In many cases, load shedding of unnecessary tasks will involve culling superficialities for which the Corps has a deep institutional fondness. There is an element of institutional pride and unit cohesion in the appearance issue, but the focus on superficialities often comes at an expense to substance. Consider the over 800 man-hours invested in preparation for a battalion-level change of command. A unit may be thought to be unprofessional if it forewent the “troop and stomp” for a simpler ceremony, but would it not be much more substantively professional if it spent that 800 man-hours training for its primary mission? Although the thought is certainly a bridge too far, would Marines be better off if they spent less time at the barber shop and more time in professional study, combat conditioning, or with their families? Did anyone tell Chesty Puller he was not a motivated Marine because he did not have a high and tight? In another instance, consider the time wasting that goes on around the Corps during the weekly field day. How many clean windows are dutifully wiped down? How many floors could be buffed monthly instead of weekly? Beyond the time issue, undue focus on superficialities erodes Marines’ confidence that the institution cares about what truly matters.

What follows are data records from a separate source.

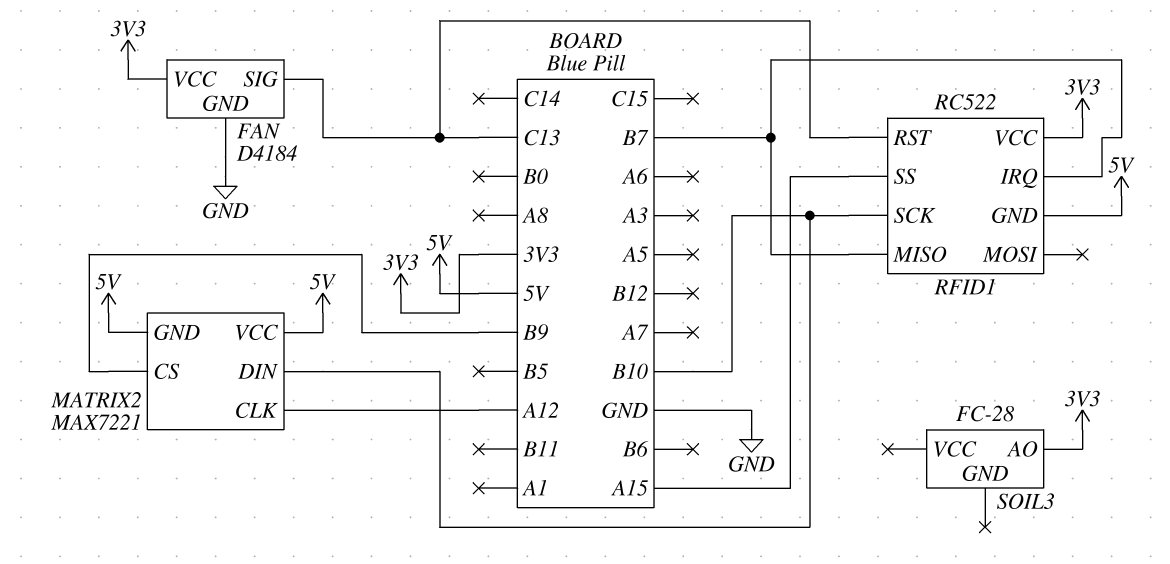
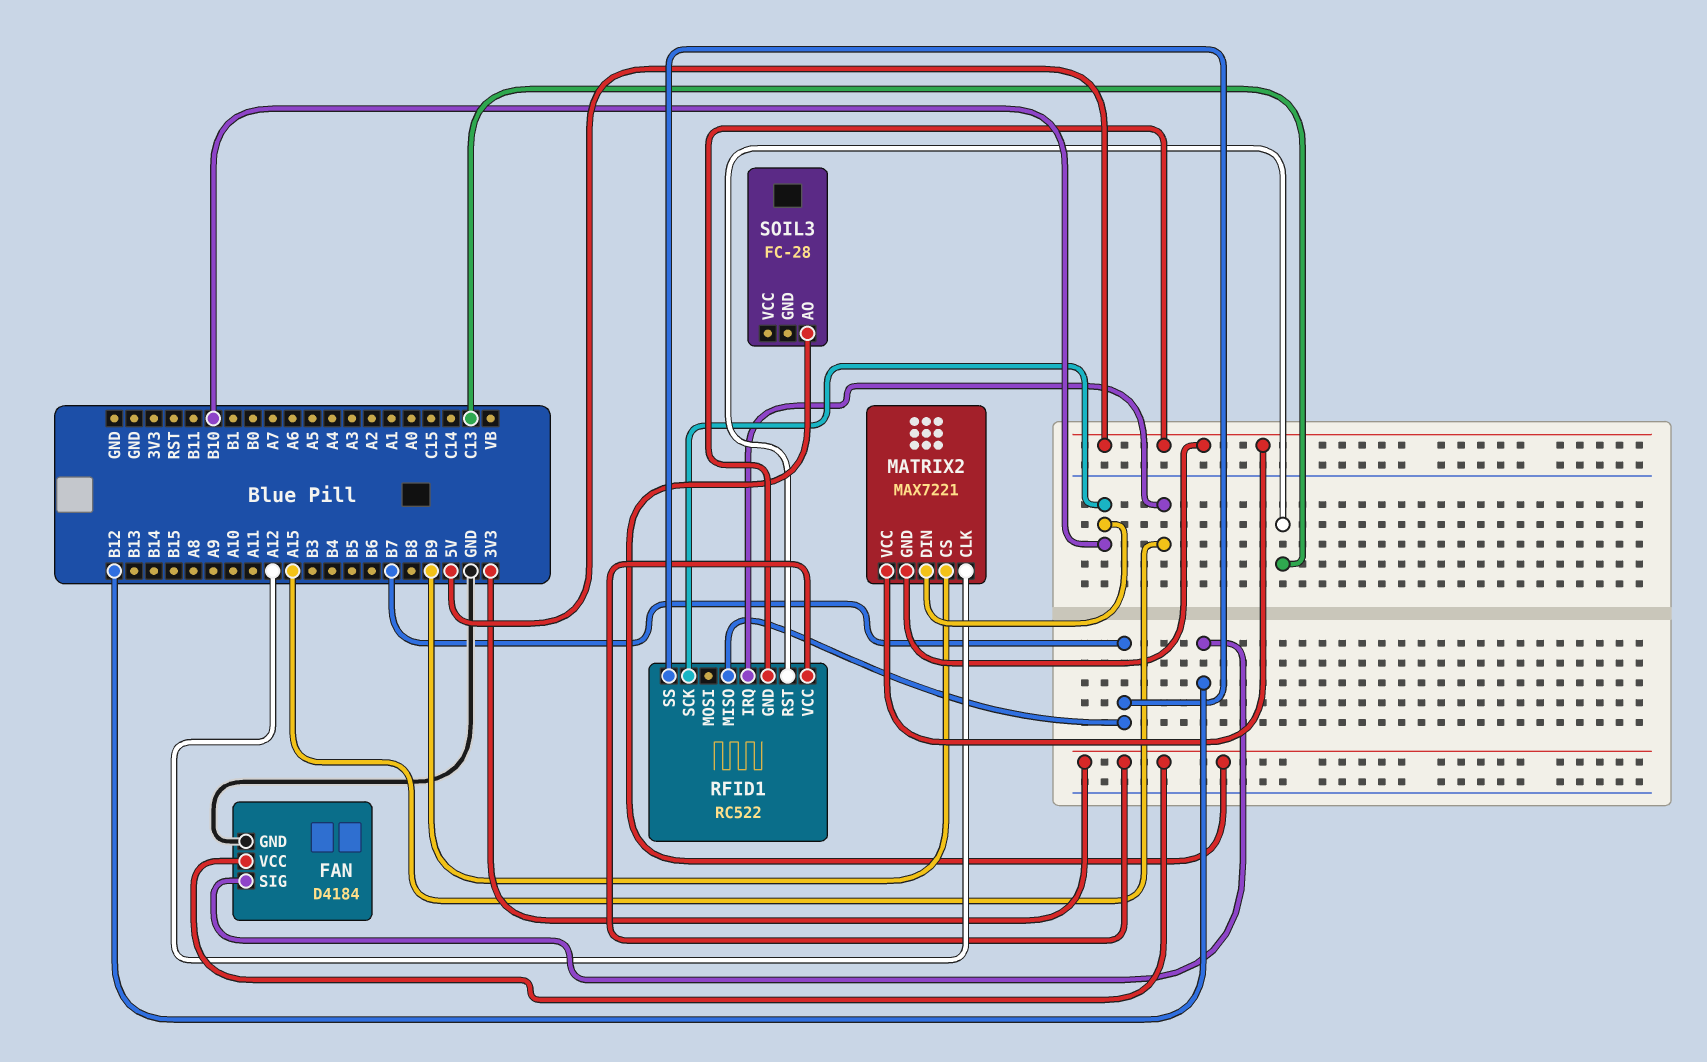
FAN pin SIG: C13 -> B12
RFID1 pin IRQ: B7 -> A15
RFID1 pin SS: A15 -> B7

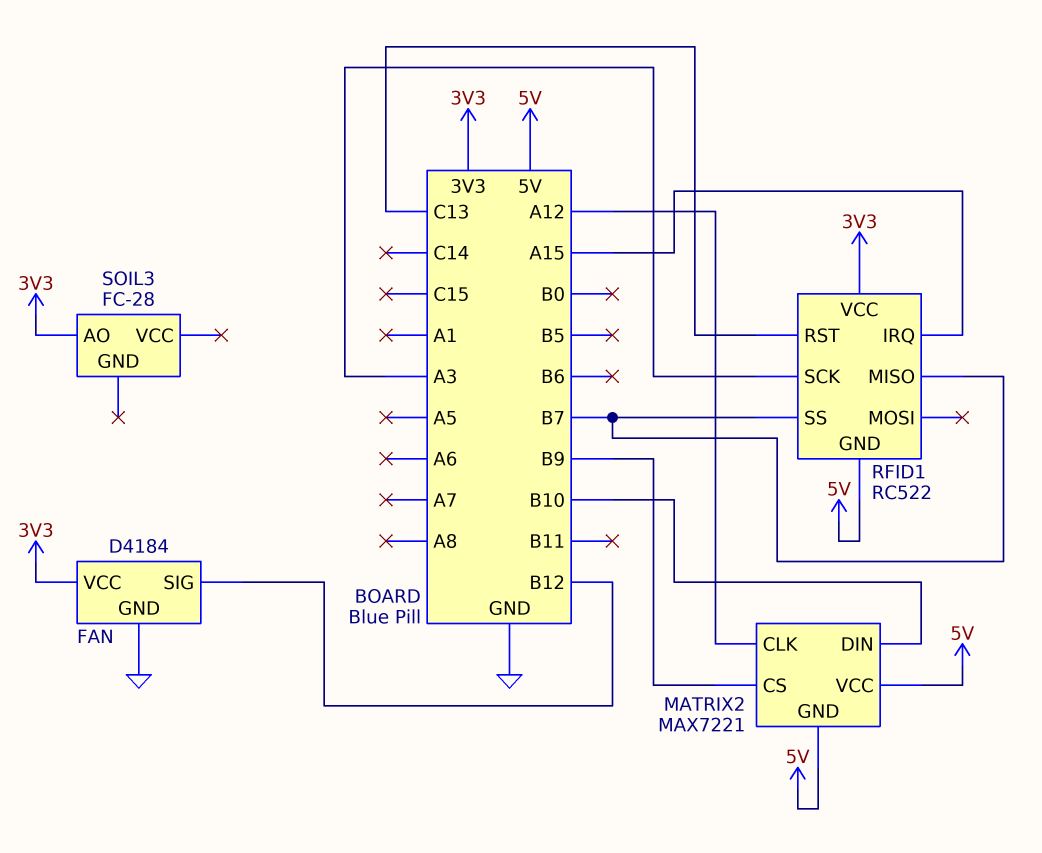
RFID1 pin SCK: B10 -> A3

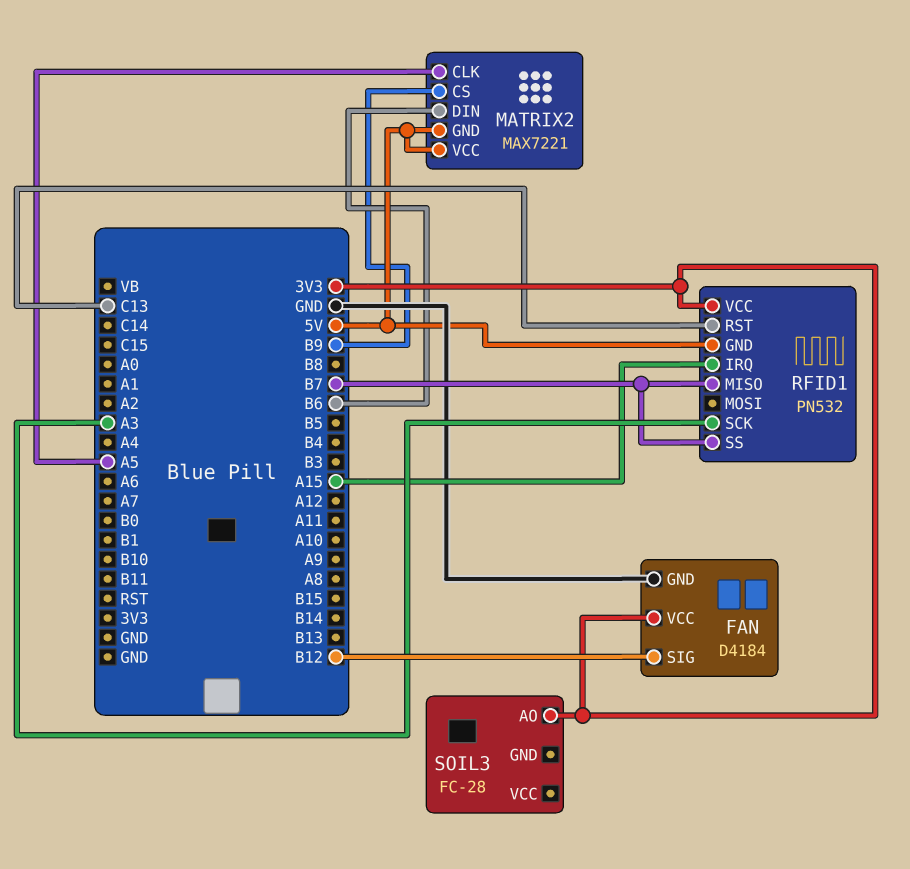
MATRIX2 pin CLK: A12 -> A5
MATRIX2 pin DIN: B10 -> B6
RFID1: RC522 -> PN532

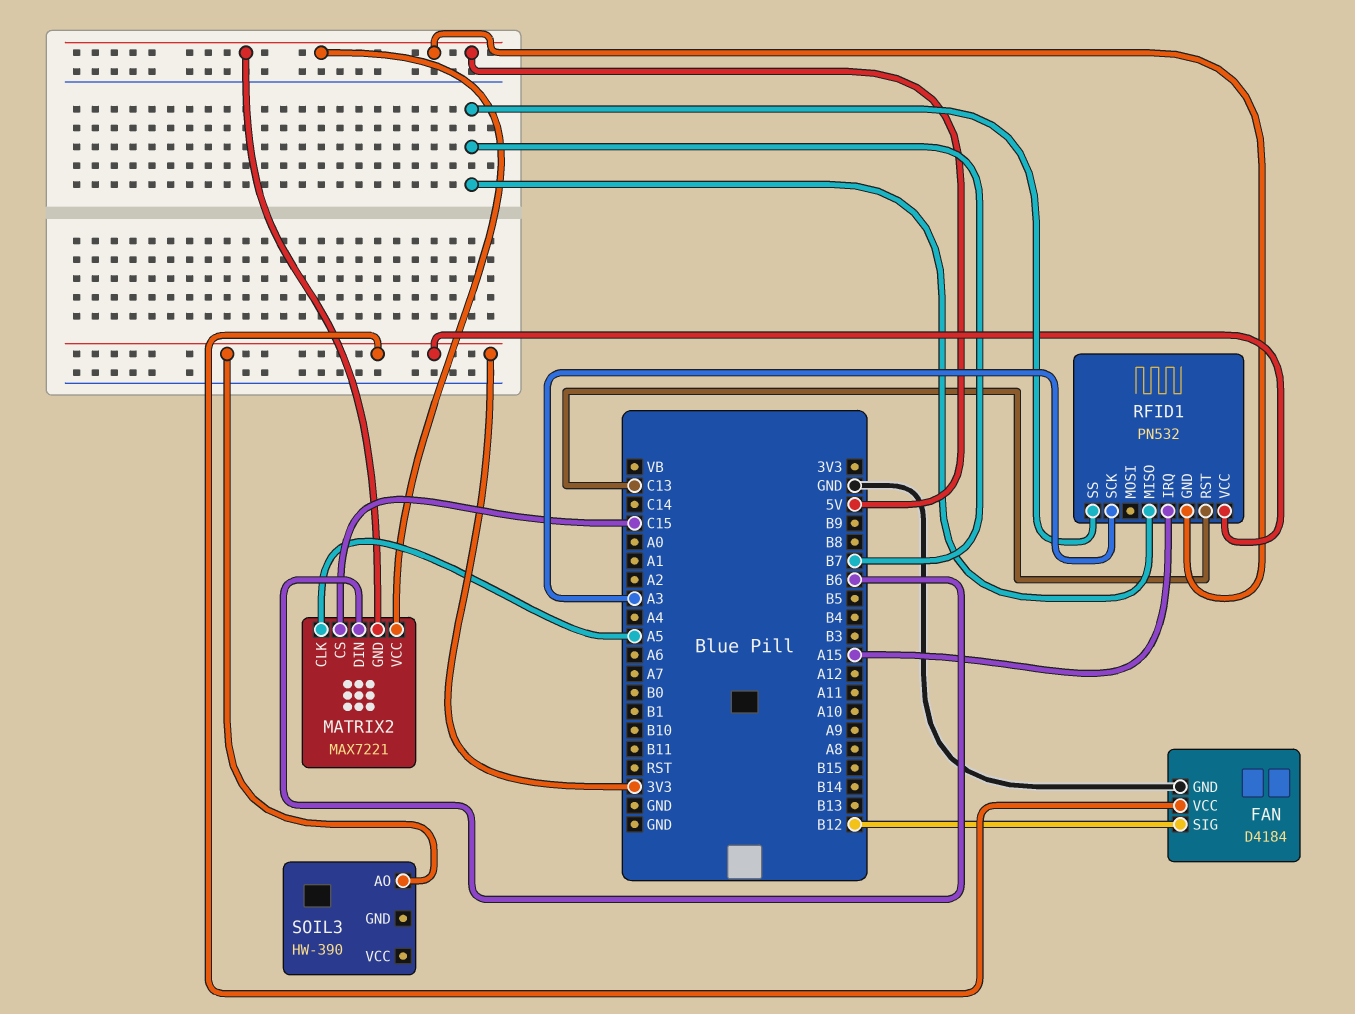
MATRIX2 pin CS: B9 -> C15
SOIL3: FC-28 -> HW-390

Finally, we must entrust our junior leaders to do those things that do matter. If there is training to be done, provide small unit leaders with training aids and let them run it. Let these leaders lead. They cannot do any worse in motivating their Marines to succeed than a computer or the speaker at the front of the auditorium. Given properly prioritized missions and the time to accomplish them, these Marines will need no hit lists to make it happen.